Synthesized acoustic holography: A method to evaluate steering and focusing performance of ultrasound arrays.

Abstract

Acoustic holography is a commonly used tool to characterize the three-dimensional acoustic fields and the vibration patterns of ultrasound (US) transducers and arrays. It involves recording the pressure distribution over a transverse plane in front of the transducer via a two-dimensional hydrophone scan, and subsequent forward or backward field projection. For multi-element arrays capable of electronic focus steering, a separate hologram is needed to describe each beam configuration of interest.
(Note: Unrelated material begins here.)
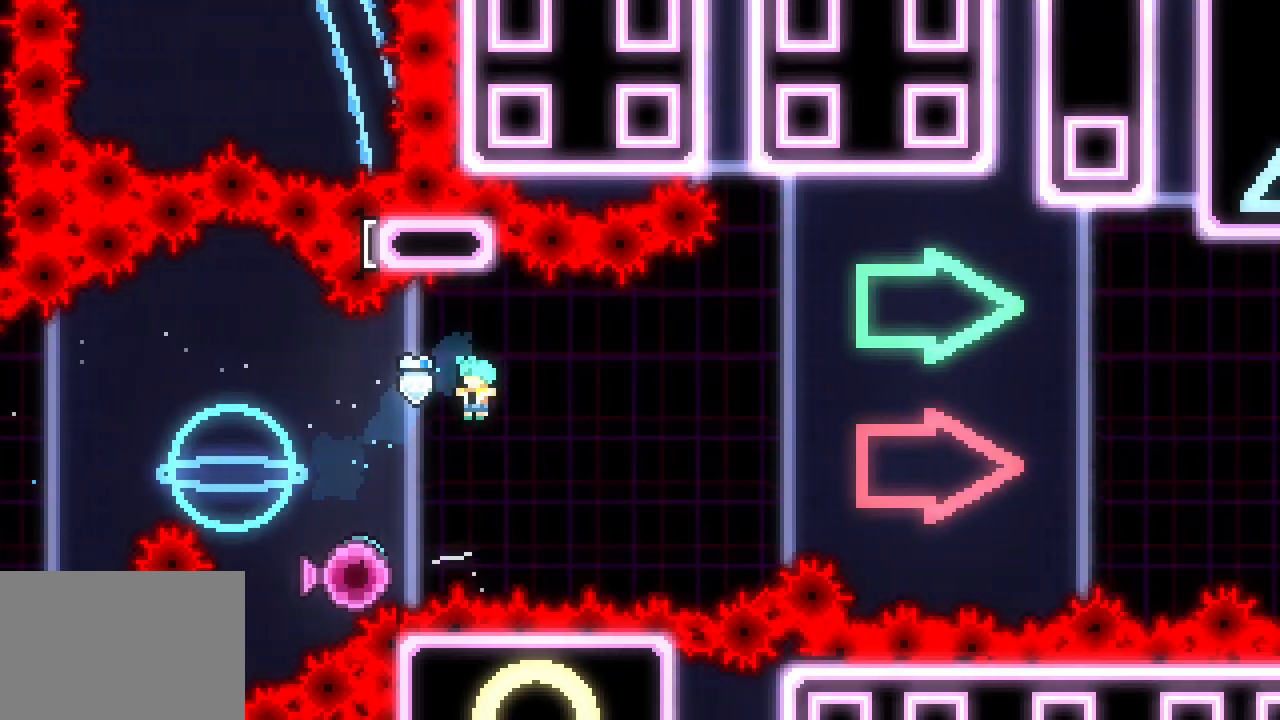
{"keys": ["jump3", "right"], "events": [[117, "left", "up"], [167, "right", "down"]]}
Since medical US arrays commonly use tens to hundreds of beam configurations, their characterization is very time consuming. Here, we show that holograms for the field of each array element can be recorded with a single hydrophone scan by pulsing the elements sequentially at each location. This approach was validated using a 1 MHz 64-element diagnostic-therapeutic linear array. Holograms of each element combined with backpropagation to the array surface revealed the variability of vibration patterns and crosstalk between channels and elements. Electronically steered beam configurations resulting from boundary conditions synthesized from elemental holograms and directly measured holograms were found to be in excellent agreement. The results demonstrate the method's potential in detecting defects and other nonideal array behavior and in rapid and accurate characterization of all relevant beam configurations.